As we said right at the beginning, joy is a by-product,” the Archbishop began. “If you set out and say, I want to be happy, clenching your teeth with determination, this is the quickest way of missing the bus.” So if joy and happiness are by-products, what exactly are they by-products of? It was time to delve deeper into the qualities of mind and heart that we needed to cultivate to catch that bus.
“We have now covered the nature of true joy and the obstacles to joy,” I said as we began our fourth day of dialogues. “Now we are ready to move on to the positive qualities that allow us to experience more joy.”
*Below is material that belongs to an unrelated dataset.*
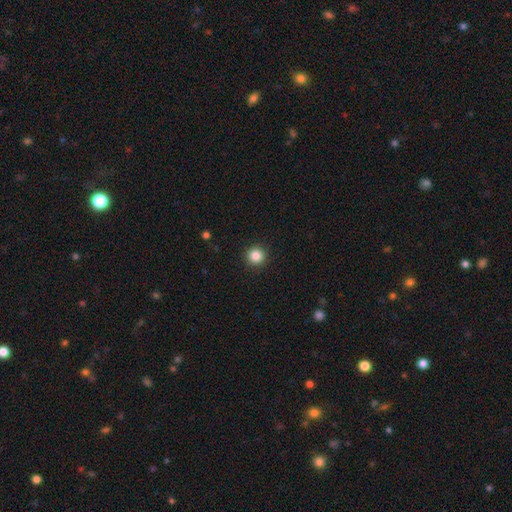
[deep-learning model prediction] Smooth or featured? Predicted: smooth (p=0.85). How rounded? Predicted: round (p=0.95). Merging? Predicted: none (p=0.93).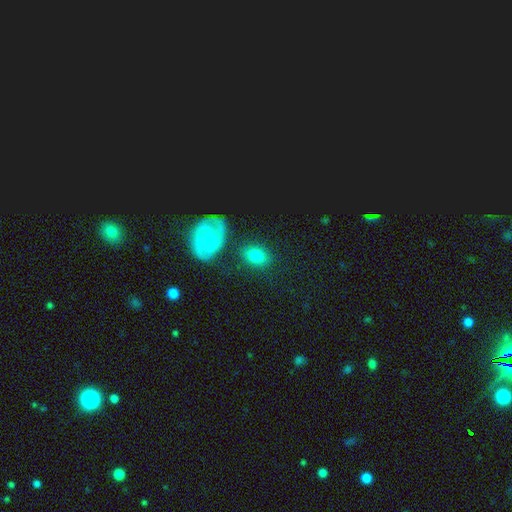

We had discussed the topic of mental immunity in reducing fear and anger and other obstacles to joy, but the Dalai Lama had explained that mental immunity was also about filling our mind and heart with positive thoughts and feelings. As our dialogue progressed, we converged on eight pillars of joy. Four were qualities of the mind: perspective, humility, humor, and acceptance. Four were qualities of the heart: forgiveness, gratitude, compassion, and generosity.
On the first day, the Archbishop had touched the fingers of his right hand to his heart to emphasize its centrality. We would end up, ultimately, at compassion and generosity, and indeed both men would insist that these two qualities were perhaps most pivotal to any lasting happiness. Yet we needed to begin with some fundamental qualities of the mind that would allow us to turn more easily and frequently to the compassionate and generous response to life. As the Dalai Lama had said at the start of our dialogues, we create most of our suffering, so we should be able to create more joy. The key, he had explained, was our perspective and the thoughts, feelings, and actions that come as a result.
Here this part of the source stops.